Typically, an instruction set will not include both preindexing and postindexing.

#### **Stack Addressing**

The final addressing mode that we consider is stack addressing. A stack is a linear array of locations. It is sometimes referred to as a *pushdown list* or *last-in-first-out queue*. The stack is a reserved block of locations.

Items are appended to the top of the stack so that, at any given time, the block is partially filled.

Associated with the stack is a pointer whose value is the address of the top of the stack. Alternatively, the top two elements of the stack may be in processor registers, in which case the stack pointer references the third element of the stack.

The stack pointer is maintained in a register. Thus, references to stack locations in memory are in fact register indirect addresses.

### INSTRUCTION FORMATS

An instruction format defines the layout of the bits of an instruction, in terms of its constituent fields. An instruction format must include an opcode and, implicitly or explicitly, zero or more operands.

The format must, implicitly or explicitly, indicate the addressing mode for each operand. For most instruction sets, more than one instruction format is used.

The design of an instruction format is a complex art, and an amazing variety of designs have been implemented.

#### **Instruction Length**

The most basic design issue to be faced is the instruction format length. This decision affects, and is affected by, memory size, memory organization, bus structure, processor complexity, and processor speed. This decision determines the richness and flexibility of the machine as seen by the assembly-language programmer.

The most obvious trade-off here is between the desire for a powerful instruction repertoire and a need to save space. Programmers want more opcodes, more operands, more addressing modes, and greater address range.

- More opcodes and more operands make life easier for the programmer, because shorter programs can be written to accomplish given tasks.
- Similarly, more addressing modes give the programmer greater flexibility in implementing certain functions, such as table manipulations and multiple-way branching.
- And, of course, with the increase in main memory size and the increasing use of virtual memory, programmers want to be able to address larger memory ranges.

All of these things (opcodes, operands, addressing modes, address range) require bits and push in the direction of longer instruction lengths. But longer instruction length may be wasteful. A 64-bit instruction occupies twice the space of a 32-bit instruction but is probably less than twice as useful. Beyond this basic trade-off, there are other considerations. Either the instruction length should be equal to the memory-transfer length (in a bus system, data bus length) or one should be a multiple of the other. Otherwise, we will not get an integral number of instructions during a fetch cycle.

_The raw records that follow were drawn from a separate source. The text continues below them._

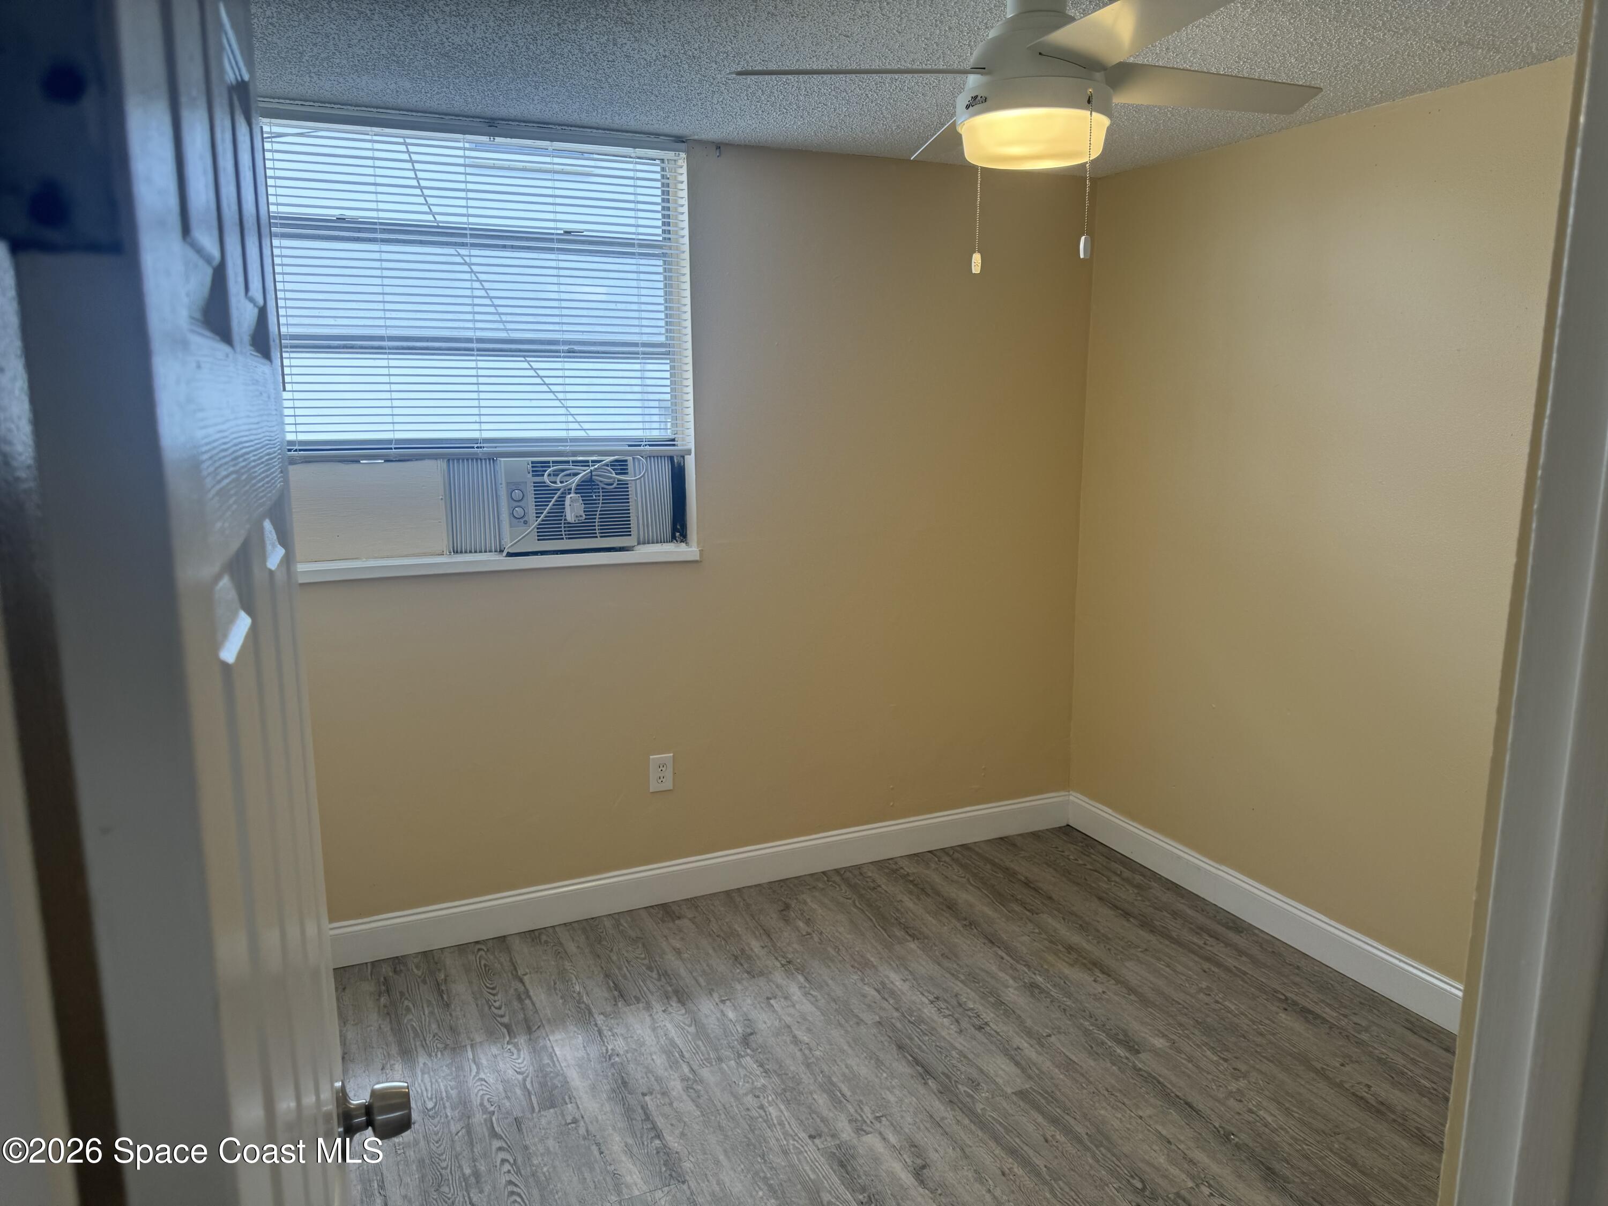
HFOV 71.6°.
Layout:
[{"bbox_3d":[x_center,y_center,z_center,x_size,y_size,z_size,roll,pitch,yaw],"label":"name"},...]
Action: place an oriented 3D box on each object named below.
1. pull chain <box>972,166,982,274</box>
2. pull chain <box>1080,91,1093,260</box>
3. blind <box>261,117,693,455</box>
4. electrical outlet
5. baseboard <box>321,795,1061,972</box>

A related consideration is the memory transfer rate. This rate has not kept up with increases in processor speed. Accordingly, memory can become a bottleneck if the processor can execute instructions faster than it can fetch them.

One solution to this problem is to use cache memory; another is to use shorter instructions. Thus, 16-bit instructions can be fetched at twice the rate of 32-bit instructions but probably can be executed less than twice as rapidly.

A seemingly mundane but nevertheless important feature is that the instruction length should be a multiple of the character length, which is usually 8 bits, and of the length of fixed-point numbers. To see this, we need to make use of that unfortunately ill-defined word, word.

The word length of memory is, in some sense, the "natural" unit of organization. The size of a word usually determines the size of fixed-point numbers (usually the two are equal). Word size is also typically equal to, or at least integrally related to, the memory transfer size.

Because a common form of data is character data, we would like a word to store an integral number of characters. Otherwise, there are wasted bits in each word when storing multiple characters, or a character will have to straddle a word boundary.